Obiettivo | Puoi ritrascrivere il testo sul sordomuto del Vangelo di Marco da "Gesti plastici, inediti: intimi" fino a "a bocca asciutta." incluso, senza cambiare nulla?

===== Estratto del documento

In Ascolto del Vangelo secondo San Marco 7,31-37
In quel tempo Gesù, uscito dalla regione di Tiro, passando per Sidone, venne verso il mare di Galilea in pieno territorio della Decàpoli. Gli portarono un sordomuto e lo pregarono di imporgli la mano. Lo prese in disparte, lontano dalla folla, gli pose le dita negli orecchi e con la saliva gli toccò la lingua; guardando quindi verso il cielo, emise un sospiro e gli disse: «Effatà», cioè: «Apriti!». E subito gli si aprirono gli orecchi, si sciolse il nodo della sua lingua e parlava correttamente. E comandò loro di non dirlo a nessuno. Ma più egli lo proibiva, più essi lo proclamavano e, pieni di stupore, dicevano: «Ha fatto bene ogni cosa: fa udire i sordi e fa parlare i muti!».

Gesti plastici, inediti: intimi tanto da apparire quasi invadenti; l’umidità della saliva, quella che ti scompare dalla bocca quando hai paura o sei sfinito.. lasciandoti a bocca asciutta.

==========
===== Record elencati

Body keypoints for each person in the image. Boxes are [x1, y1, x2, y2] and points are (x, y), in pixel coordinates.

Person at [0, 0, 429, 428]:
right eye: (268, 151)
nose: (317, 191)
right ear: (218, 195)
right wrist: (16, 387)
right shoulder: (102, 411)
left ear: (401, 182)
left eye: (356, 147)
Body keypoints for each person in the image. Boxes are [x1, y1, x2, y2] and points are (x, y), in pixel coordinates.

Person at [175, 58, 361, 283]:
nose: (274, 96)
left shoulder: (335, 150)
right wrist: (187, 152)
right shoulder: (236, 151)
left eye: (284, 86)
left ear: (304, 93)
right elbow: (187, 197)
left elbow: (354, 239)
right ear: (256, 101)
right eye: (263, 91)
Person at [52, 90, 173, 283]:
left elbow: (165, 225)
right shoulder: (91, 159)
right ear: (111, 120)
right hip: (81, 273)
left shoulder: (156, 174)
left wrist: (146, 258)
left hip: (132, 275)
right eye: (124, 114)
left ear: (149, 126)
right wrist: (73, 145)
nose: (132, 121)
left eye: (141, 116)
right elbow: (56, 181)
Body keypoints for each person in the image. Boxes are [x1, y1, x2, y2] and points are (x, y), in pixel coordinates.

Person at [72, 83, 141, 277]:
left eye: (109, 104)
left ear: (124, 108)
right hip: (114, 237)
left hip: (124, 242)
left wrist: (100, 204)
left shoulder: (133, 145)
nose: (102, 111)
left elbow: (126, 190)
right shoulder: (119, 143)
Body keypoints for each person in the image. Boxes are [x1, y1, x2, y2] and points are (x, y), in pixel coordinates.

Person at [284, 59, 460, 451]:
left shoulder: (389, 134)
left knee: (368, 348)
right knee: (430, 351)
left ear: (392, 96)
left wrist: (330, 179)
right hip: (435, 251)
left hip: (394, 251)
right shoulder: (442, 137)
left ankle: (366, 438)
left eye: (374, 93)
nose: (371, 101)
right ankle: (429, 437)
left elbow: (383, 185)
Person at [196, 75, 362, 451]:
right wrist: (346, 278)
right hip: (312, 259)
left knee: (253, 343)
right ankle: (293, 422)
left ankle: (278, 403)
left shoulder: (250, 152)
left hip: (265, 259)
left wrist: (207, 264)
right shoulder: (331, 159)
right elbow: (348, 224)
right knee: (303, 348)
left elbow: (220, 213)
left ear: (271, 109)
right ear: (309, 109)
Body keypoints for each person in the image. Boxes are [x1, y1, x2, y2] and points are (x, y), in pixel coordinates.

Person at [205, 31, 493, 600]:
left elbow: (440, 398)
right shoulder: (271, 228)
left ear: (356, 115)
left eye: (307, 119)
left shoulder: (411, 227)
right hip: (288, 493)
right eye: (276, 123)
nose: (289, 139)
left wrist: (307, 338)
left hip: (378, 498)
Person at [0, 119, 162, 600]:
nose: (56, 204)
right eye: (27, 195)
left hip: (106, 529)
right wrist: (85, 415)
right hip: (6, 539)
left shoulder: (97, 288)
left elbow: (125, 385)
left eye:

==========

Risposta al compito |
Gesti plastici, inediti: intimi tanto da apparire quasi invadenti; l’umidità della saliva, quella che ti scompare dalla bocca quando hai paura o sei sfinito.. lasciandoti a bocca asciutta.